Other works in the Arsenale worth mentioning are paintings by Canadian born UK based painter Allison Katz. A woman of wit and wordplay, her paintings are rarely as they initially seem. The depiction of two octopus holding hands is tender and endearingly humorous.
Another of my favourite female artists, Barbara Kruger has created a monumental installation of text, video and vinyl. Its bold scale and visual synchronicity are satisfying, while the message it holds echoes loudly through the hallowed halls of the Arsenale.
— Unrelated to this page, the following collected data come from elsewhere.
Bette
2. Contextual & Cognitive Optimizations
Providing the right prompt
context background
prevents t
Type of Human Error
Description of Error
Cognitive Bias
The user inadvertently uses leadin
At this stage, you are gladly reaching the end of this artistic voyage of discovery and are likely mind boggled and a little saturated…but hold on a little longer. For me, the most memorable, emotional, stunning and affecting work comes along near the end in the form of Precious Okoyomon’s To See the Earth before the End of the World (2022). A beautifully intricate gardenlike installation that belies a complex history of entrapment, enslavement, colonialism and ecological destruction. You enter a darkened, fragrant room of soil, textile figurative sculptures, small running rivers and living plants. The kudzu plant populates the mini landscape, a prolific vine native to Asia that was first introduced to the US by the government as a means to fortify erosion of local soil degraded by the over-cultivation of cotton. Sugar cane is also growing within the installation, thus bringing together a selection of politically charged plant-matter which hold rich and devastating histories. The installation will grow, evolve and mutate during the exhibition’s duration, offering a re-enactment of the way in which kudzu proved uncontrollable for the US government. This living work offers numerous entry points and invokes a complex political past and present, drawing our attention to forces of power and control which have so often led to disaster. As nature grows and the art piece determines its own future, the artist herself revokes domination and the plant life speaks for itself.